## Texte extrait
==*==

L'amende minimale est de 5 000 $.

Soyez informé que la personne déclarée coupable d’une manœuvre électorale frauduleuse perd notamment le droit de se livrer à un travail de nature partisane, de voter et d’être candidate à une élection, et ce, pour une période de 5 ans.

[2]           L’appelant soutient que son procès n’a pas été tenu dans un délai raisonnable suite à la période de délibération de six mois avant que le verdict ne soit rendu.

[3]           Dans un premier temps, l’appelant plaidait que ce délai devait être inclus dans le plafond de 18 mois établi par la Cour suprême dans l’arrêt Jordan[3]. Il s’est désisté de ce moyen puisque depuis l’audition de l’appel, la Cour suprême a rendu l’arrêt KGK où elle a tranché que le temps de délibération est exclu du calcul des plafonds de l’arrêt Jordan. Ces plafonds s’appliquent seulement jusqu’à la fin de la présentation de la preuve et des plaidoiries dans le cadre du procès[4].

[4]           La qualification du temps de délibération avait fait l’objet d’un débat jurisprudentiel au Canada et la Cour suprême a confirmé la position des juges majoritaires de la Cour d’appel du Manitoba[5] qui avait conclu que cette étape du procès devait être exclue du calcul. C’était aussi l’état du droit actuel au Québec[6].

[5]           D’autre part, l’appelant invoque que ce temps de délibération de six mois est déraisonnable eu égard à la complexité de son dossier puisque l’alinéa 11b) de la Charte canadienne des droits et libertés (« Charte ») s’applique aussi à la période de délibération en vue du prononcé du verdict, même s’il n’est pas inclus dans les plafonds fixés par l’arrêt Jordan[7].

[6]           Selon l’appelant, ce temps de délibération en vue du prononcé du verdict « a été nettement plus long qu’il aurait dû raisonnablement l’être compte tenu de l’ensemble des circonstances » [8].

[7]           Après analyse, il y a lieu de rejeter l’appel.

2.            LE MOYEN D’APPEL

[8]           L’appelant invoque le moyen suivant :

1)    Le temps de délibération de six mois en vue du prononcé du verdict a-t-il été déraisonnable compte tenu de l’ensemble des circonstances?

3.            LE CONTEXTE

[9]           Le constat d’infraction est signifié à l’appelant le 9 août 2017.

[10]        La preuve lui est divulguée en octobre 2017 et novembre 2017.

[11]        Les parties fixent des dates pro forma les 24 novembre 2017 et 17 janvier 2018.

[12]        La poursuite divulgue de la preuve supplémentaire les 7 février 2018 et 4 mai 2018.

[13]        Devant la cour de première instance, les parties conviennent que deux jours de procès seront nécessaires puisque la poursuite a annoncé dix témoins. Le juge de gestion décide tout de même de fixer une seule journée d’audition, soit le 30 mai 2018.

[14]        La défense avise par la suite la Cour qu’elle ne pourra pas procéder à cette date et renonce au délai occasionné de six mois et quatre jours. Le procès est refixé pour deux jours en décembre 2018.

[15]        Le procès débute les 3 et 4 décembre 2018, mais une troisième journée de procès est nécessaire.

==*==

## Activité 1
Recopiez le passage de l'extrait du jugement qui commence par les mots « [3]           Dans un » et se termine par « actuel au Québec[6]. ».
## Activité 2
Écrivez la suite de l'extrait du jugement sur le délai de délibération, en enchaînant après sa dernière phrase.

## Données de l'exercice
==*==

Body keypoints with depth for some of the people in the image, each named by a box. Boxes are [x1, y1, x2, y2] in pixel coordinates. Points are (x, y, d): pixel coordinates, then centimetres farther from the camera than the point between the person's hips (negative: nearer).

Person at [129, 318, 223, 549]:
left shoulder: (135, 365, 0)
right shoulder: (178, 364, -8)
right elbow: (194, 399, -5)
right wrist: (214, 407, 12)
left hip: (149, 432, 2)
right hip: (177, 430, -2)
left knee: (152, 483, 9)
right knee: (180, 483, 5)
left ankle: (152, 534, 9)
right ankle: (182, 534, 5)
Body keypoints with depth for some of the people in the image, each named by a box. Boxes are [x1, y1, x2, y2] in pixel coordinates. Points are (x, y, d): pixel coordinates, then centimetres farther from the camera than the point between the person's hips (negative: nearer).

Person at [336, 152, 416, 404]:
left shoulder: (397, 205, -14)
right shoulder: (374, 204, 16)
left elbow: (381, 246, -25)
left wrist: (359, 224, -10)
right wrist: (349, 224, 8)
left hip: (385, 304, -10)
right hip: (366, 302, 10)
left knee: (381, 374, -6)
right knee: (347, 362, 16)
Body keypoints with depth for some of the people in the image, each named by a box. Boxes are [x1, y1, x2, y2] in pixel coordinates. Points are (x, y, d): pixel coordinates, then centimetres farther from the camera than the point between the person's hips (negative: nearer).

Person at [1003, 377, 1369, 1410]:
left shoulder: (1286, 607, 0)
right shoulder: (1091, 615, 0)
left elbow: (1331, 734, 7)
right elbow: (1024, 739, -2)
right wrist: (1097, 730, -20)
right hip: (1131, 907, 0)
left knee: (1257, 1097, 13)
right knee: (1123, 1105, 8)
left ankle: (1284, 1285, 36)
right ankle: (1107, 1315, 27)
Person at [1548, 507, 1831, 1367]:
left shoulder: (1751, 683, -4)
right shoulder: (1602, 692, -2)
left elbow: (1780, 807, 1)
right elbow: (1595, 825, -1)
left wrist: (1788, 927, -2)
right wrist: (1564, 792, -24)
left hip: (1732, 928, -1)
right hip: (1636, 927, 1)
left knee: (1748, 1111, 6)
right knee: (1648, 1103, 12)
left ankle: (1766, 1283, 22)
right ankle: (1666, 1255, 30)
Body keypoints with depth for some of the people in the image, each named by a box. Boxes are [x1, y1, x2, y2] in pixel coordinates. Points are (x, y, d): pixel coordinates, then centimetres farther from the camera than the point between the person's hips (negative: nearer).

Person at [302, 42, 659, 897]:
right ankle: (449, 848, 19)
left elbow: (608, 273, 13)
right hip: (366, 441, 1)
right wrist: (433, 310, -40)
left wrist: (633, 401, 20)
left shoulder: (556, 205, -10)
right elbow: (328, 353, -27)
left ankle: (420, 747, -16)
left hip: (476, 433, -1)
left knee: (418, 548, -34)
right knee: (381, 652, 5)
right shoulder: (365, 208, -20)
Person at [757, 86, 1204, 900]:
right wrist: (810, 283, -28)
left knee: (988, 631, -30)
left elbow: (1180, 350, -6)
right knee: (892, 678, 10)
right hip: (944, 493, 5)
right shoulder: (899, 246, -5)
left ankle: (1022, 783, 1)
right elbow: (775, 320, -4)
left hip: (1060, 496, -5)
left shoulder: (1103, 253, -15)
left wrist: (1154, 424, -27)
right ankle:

==*==

## Réponse 1
[3]           Dans un premier temps, l’appelant plaidait que ce délai devait être inclus dans le plafond de 18 mois établi par la Cour suprême dans l’arrêt Jordan[3]. Il s’est désisté de ce moyen puisque depuis l’audition de l’appel, la Cour suprême a rendu l’arrêt KGK où elle a tranché que le temps de délibération est exclu du calcul des plafonds de l’arrêt Jordan. Ces plafonds s’appliquent seulement jusqu’à la fin de la présentation de la preuve et des plaidoiries dans le cadre du procès[4].

[4]           La qualification du temps de délibération avait fait l’objet d’un débat jurisprudentiel au Canada et la Cour suprême a confirmé la position des juges majoritaires de la Cour d’appel du Manitoba[5] qui avait conclu que cette étape du procès devait être exclue du calcul. C’était aussi l’état du droit actuel au Québec[6].

## Réponse 2
[16]        Le 1er mars 2019, la poursuite demande un complément d’enquête et une divulgation supplémentaire est transmise à la défense le 28 mars 2019.

[17]        La présentation de la preuve se termine le 17 avril 2019, les parties sont prêtes à faire leurs représentations finales, mais la juge d’instance préfère reporter le dossier au 28 mai 2019.

[18]        Suite aux plaidoiries du 28 mai 2019, le dossier est pris en délibéré et le jugement déclarant l’appelant coupable est rendu le 27 novembre 2019.

[19]        Les délais suivants sont admis des parties :

1)    Du 9 août 2017 (signification du constat d’infraction) au 24 novembre 2017 (première date pro forma) : délai de trois mois et quinze jours imputable à la poursuite ;

2)    Du 30 mai 2018 (première date de procès) aux 3 et 4 décembre 2018 (remise à la demande de la défense) : délai de six mois et quatre jours imputables à la défense ;

3)    Le délai entre la signification du constat et le jugement est de 27 mois.

[20]        Bien que le Tribunal n’ait plus à se pencher sur la question de l’inclusion du temps de délibéré dans le plafond de 18 mois, certaines remarques des parties sur les délais méritent d’être commentées.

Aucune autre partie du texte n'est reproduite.